§ **What is required**
Extract every line of the listing that contains the word "right", treating uppercase and lowercase letters as different.

§ **Extracted information**
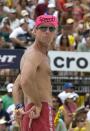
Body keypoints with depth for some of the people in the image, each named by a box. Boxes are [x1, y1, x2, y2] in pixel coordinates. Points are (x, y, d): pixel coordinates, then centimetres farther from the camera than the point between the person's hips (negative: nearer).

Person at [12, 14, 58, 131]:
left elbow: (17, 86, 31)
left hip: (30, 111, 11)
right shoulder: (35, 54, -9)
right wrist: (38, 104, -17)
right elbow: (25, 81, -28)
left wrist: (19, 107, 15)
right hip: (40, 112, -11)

---

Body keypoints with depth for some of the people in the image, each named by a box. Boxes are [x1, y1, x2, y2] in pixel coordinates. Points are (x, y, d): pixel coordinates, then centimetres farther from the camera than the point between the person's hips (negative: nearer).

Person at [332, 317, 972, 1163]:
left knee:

§ **Expected answer**
right shoulder: (35, 54, -9)
right wrist: (38, 104, -17)
right elbow: (25, 81, -28)
right hip: (40, 112, -11)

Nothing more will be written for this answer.